▸ **What is needed**
Turn the lines of the material into a JSON list of strings, one string per line, starting at the line with "Son Eklenen Firmalar" and going through the end of the material, both ends included. Leave out blank lines and pictures.

Records from a collection:
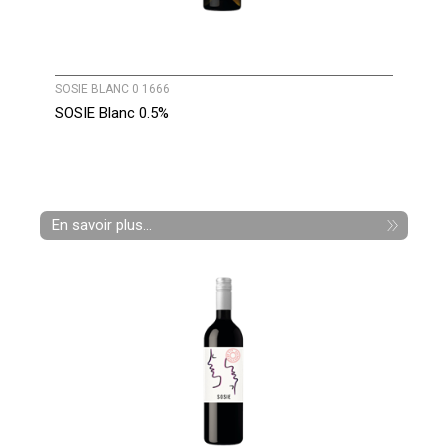
SOSIE BLANC 0 1666
SOSIE Blanc 0.5%
En savoir plus...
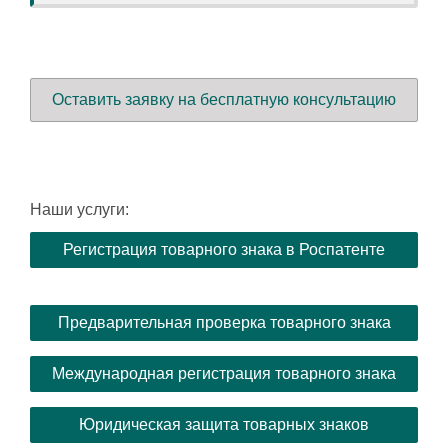
Оставить заявку на бесплатную консультацию
Наши услуги:
Регистрация товарного знака в Роспатенте
Предварительная проверка товарного знака
Международная регистрация товарного знака
Юридическая защита товарных знаков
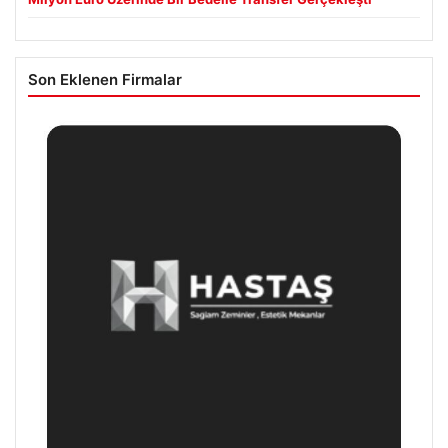
Son Eklenen Firmalar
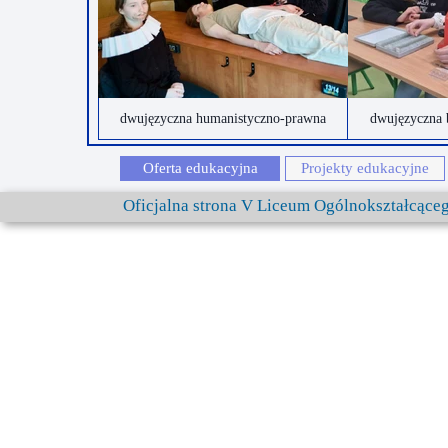
dwujęzyczna humanistyczno-prawna
dwujęzyczna 
Oferta edukacyjna
Projekty edukacyjne
Oficjalna strona V Liceum Ogólnokształcąc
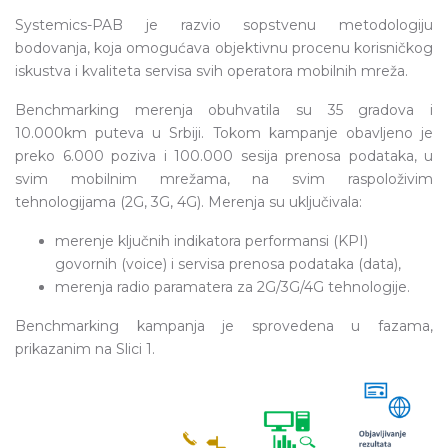
Systemics-PAB je razvio sopstvenu metodologiju
bodovanja, koja omogućava objektivnu procenu korisničkog
iskustva i kvaliteta servisa svih operatora mobilnih mreža.
Benchmarking merenja obuhvatila su 35 gradova i
10.000km puteva u Srbiji. Tokom kampanje obavljeno je
preko 6.000 poziva i 100.000 sesija prenosa podataka, u
svim mobilnim mrežama, na svim raspoloživim
tehnologijama (2G, 3G, 4G). Merenja su uključivala:
merenje ključnih indikatora performansi (KPI)
govornih (voice) i servisa prenosa podataka (data),
merenja radio paramatera za 2G/3G/4G tehnologije.
Benchmarking kampanja je sprovedena u fazama,
prikazanim na Slici 1.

▸ **Exercise answer**
[
  "Son Eklenen Firmalar",
  "dwujęzyczna humanistyczno-prawna",
  "dwujęzyczna ",
  "Oferta edukacyjna",
  "Projekty edukacyjne",
  "Oficjalna strona V Liceum Ogólnokształcąc",
  "Systemics-PAB je razvio sopstvenu metodologiju",
  "bodovanja, koja omogućava objektivnu procenu korisničkog",
  "iskustva i kvaliteta servisa svih operatora mobilnih mreža.",
  "Benchmarking merenja obuhvatila su 35 gradova i",
  "10.000km puteva u Srbiji. Tokom kampanje obavljeno je",
  "preko 6.000 poziva i 100.000 sesija prenosa podataka, u",
  "svim mobilnim mrežama, na svim raspoloživim",
  "tehnologijama (2G, 3G, 4G). Merenja su uključivala:",
  "merenje ključnih indikatora performansi (KPI)",
  "govornih (voice) i servisa prenosa podataka (data),",
  "merenja radio paramatera za 2G/3G/4G tehnologije.",
  "Benchmarking kampanja je sprovedena u fazama,",
  "prikazanim na Slici 1."
]